═════ Provided text
Defined bahavior or otherwise?

N

Nick Landsberg

If the following construct defined behaviour
in the standard?

v += v + x;

(Assuming all variables are of the
same type.)

I know what I would expect the construct
to do, but expected is not necessarily
defined.
 
L

Leor Zolman

If the following construct defined behaviour
in the standard?

v += v + x;

Since the result cannot vary due to permissible variations in evaluation
order between sequence points (of which there don't seem to be any here),
you should be all set.
(Assuming all variables are of the
same type.)

I'm not sure it would make any difference if they weren't.
-leor
 
N

Nick Landsberg

Leor said:
Since the result cannot vary due to permissible variations in evaluation
order between sequence points (of which there don't seem to be any here),
you should be all set.



I'm not sure it would make any difference if they weren't.
-leor
Thanks, Leor :)
 
C

Christopher Benson-Manica

Leor Zolman said:
I'm not sure it would make any difference if they weren't.

Well, if one of them is an unsigned short, and the other isn't, then
differences are likely to ensue :)
 
L

Leor Zolman

Well, if one of them is an unsigned short, and the other isn't, then
differences are likely to ensue :)

Well, okay...but as I read it, that would result in
implementation-/defined/ behavior, which would at least remain in the
"defined" category, and thus within the target range of the OP's question
;-)
-leor
 
J

Jack Klein

If the following construct defined behaviour
in the standard?

v += v + x;

(Assuming all variables are of the
same type.)

I know what I would expect the construct
to do, but expected is not necessarily
defined.

If all the variables are of signed or floating point type, there is
always the possibility of undefined behavior if the sum of v and x is
outside the range of the type.

But overflow/underflow aside, the expression if perfectly well
defined. v is modified only once, on the left hand side of the
assignment operator, and the other access to it, on the right hand
side, is used in calculating the new value.
 
B

Barry Schwarz

If the following construct defined behaviour
in the standard?

v += v + x;

(Assuming all variables are of the
same type.)

I know what I would expect the construct
to do, but expected is not necessarily
defined.

Since this is syntactic sugar for
v = v+v+x;
the behavior of both must be equally defined. Other than pathological
cases of underflow or overflow, why would the question even be raised?


<<Remove the del for email>>
 
J

Joona I Palaste

Since this is syntactic sugar for
v = v+v+x;
the behavior of both must be equally defined. Other than pathological
cases of underflow or overflow, why would the question even be raised?

If evaluating v has side effects, the two forms are not equivalent, and
so can hardly be called syntactic sugar.

--
/-- Joona Palaste ([email protected]) ------------- Finland --------\
\-- http://www.helsinki.fi/~palaste --------------------- rules! --------/
"A bee could, in effect, gather its junk. Llamas (no poor quadripeds) tune
and vow excitedly zooming."
- JIPsoft
 
C

Christian Bau

Nick Landsberg said:
If the following construct defined behaviour
in the standard?

v += v + x;

Yes. The two exceptions that cause undefined behavior are:

1. Same object modified twice, but v is modified once only.
2. Object modified, and its value is used, but not to determine the
new value. This is not the case, because the old value of v _is_ used to
determine the new value.
══════════
-- Exercise --
Write out the stretch of the thread on whether v += v + x is defined from "1. Same object" through "determine the new value.". The material after this point comes from a separate, unrelated source.
═════ Records
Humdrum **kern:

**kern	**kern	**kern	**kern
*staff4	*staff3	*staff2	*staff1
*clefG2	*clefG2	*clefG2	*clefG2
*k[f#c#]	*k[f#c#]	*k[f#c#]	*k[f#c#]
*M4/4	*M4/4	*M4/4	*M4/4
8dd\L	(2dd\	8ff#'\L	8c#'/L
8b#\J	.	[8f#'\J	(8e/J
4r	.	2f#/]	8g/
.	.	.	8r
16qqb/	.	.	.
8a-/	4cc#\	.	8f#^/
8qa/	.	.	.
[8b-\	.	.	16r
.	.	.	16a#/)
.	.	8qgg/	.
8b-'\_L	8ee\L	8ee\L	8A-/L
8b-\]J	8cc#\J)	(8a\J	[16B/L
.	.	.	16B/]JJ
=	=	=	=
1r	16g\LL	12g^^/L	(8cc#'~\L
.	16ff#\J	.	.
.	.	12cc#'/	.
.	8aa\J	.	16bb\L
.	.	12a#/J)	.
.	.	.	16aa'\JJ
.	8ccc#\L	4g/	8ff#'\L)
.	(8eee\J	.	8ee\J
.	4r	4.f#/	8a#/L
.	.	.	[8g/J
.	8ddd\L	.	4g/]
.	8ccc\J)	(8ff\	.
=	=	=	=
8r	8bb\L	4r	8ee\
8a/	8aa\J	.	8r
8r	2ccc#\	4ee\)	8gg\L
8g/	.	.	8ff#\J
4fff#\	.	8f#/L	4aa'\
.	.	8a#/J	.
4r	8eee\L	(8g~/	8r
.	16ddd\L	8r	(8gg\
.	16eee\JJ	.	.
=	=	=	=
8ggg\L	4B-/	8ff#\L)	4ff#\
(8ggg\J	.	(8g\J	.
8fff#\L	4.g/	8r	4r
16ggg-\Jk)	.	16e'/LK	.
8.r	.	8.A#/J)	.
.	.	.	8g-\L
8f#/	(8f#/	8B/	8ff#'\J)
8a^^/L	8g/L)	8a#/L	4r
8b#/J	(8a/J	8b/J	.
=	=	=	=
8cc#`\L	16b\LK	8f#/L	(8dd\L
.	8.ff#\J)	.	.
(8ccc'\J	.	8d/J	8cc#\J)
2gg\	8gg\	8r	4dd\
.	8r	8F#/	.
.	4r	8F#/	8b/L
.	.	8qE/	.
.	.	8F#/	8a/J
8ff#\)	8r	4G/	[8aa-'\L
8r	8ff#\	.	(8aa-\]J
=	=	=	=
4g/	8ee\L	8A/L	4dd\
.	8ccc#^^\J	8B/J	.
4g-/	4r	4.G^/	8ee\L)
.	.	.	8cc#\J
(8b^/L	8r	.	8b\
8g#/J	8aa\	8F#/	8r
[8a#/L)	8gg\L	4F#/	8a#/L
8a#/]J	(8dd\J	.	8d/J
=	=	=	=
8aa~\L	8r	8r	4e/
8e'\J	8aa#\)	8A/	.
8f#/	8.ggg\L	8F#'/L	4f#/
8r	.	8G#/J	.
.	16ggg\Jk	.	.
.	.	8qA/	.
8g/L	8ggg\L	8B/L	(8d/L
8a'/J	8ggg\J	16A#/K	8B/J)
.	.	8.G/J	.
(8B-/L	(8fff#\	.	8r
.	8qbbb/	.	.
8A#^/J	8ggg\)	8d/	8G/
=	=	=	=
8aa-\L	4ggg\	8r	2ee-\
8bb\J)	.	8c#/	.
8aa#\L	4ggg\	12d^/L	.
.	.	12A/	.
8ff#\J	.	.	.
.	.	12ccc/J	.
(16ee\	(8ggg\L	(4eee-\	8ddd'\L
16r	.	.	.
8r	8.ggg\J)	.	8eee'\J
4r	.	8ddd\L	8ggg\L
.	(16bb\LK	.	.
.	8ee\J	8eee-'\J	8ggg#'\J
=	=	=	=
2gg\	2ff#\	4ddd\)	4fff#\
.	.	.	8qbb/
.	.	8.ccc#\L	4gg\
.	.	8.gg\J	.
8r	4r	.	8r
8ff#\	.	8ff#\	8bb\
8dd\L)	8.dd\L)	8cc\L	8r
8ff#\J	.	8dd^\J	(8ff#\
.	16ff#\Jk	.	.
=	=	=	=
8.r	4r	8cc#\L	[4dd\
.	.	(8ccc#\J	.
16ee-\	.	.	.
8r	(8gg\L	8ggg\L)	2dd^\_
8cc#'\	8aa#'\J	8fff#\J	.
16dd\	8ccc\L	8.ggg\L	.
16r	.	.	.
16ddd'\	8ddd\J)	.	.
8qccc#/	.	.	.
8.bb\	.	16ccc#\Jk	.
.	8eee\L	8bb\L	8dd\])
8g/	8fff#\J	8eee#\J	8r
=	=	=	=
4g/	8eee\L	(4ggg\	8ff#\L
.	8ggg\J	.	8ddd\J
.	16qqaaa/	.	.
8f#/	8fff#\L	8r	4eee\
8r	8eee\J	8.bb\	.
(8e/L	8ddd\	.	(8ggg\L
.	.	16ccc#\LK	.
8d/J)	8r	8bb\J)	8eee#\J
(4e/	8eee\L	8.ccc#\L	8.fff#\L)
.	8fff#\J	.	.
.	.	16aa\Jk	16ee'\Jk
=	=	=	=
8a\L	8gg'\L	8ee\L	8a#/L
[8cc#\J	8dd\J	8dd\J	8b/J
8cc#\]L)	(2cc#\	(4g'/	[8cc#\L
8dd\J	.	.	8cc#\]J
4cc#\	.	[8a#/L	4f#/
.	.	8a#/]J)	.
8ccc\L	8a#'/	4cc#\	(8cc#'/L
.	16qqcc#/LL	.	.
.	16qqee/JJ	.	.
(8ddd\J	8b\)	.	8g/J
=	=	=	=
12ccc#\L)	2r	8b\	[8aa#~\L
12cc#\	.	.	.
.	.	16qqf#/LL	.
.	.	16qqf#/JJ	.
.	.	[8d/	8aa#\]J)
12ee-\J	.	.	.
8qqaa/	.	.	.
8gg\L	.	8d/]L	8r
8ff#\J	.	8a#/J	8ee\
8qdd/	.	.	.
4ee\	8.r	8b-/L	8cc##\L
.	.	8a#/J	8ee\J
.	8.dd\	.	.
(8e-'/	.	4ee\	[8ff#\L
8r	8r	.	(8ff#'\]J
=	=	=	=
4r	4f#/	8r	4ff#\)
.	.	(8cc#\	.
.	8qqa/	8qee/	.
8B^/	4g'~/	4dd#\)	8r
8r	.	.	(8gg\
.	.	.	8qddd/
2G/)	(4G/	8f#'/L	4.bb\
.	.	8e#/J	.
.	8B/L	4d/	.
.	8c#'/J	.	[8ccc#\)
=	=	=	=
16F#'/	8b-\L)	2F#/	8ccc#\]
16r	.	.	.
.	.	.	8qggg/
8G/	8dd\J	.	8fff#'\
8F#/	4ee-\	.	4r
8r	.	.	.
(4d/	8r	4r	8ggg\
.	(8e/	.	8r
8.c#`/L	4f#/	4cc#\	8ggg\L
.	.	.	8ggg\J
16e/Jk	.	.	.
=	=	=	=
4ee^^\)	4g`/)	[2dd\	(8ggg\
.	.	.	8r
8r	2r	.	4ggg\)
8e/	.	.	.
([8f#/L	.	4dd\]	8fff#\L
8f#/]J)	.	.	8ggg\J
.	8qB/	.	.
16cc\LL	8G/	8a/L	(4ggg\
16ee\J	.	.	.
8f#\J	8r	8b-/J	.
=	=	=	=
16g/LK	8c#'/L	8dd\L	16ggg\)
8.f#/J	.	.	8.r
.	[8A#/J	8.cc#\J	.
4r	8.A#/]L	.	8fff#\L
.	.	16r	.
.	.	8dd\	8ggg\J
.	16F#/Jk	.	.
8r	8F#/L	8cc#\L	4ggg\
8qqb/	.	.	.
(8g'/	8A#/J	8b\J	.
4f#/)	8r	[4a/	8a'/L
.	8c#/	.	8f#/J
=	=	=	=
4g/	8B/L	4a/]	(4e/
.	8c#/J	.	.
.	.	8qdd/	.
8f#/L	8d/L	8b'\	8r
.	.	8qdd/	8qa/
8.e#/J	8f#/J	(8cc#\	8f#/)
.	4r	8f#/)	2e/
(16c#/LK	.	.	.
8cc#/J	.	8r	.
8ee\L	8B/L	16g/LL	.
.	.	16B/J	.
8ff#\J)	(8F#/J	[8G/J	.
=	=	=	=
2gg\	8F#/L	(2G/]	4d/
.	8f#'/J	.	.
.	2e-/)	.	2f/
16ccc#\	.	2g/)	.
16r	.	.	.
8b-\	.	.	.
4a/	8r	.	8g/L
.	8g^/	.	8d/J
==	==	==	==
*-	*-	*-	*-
══════════
-- Result for this exercise --
1. Same object modified twice, but v is modified once only.
2. Object modified, and its value is used, but not to determine the
new value. This is not the case, because the old value of v _is_ used to
determine the new value.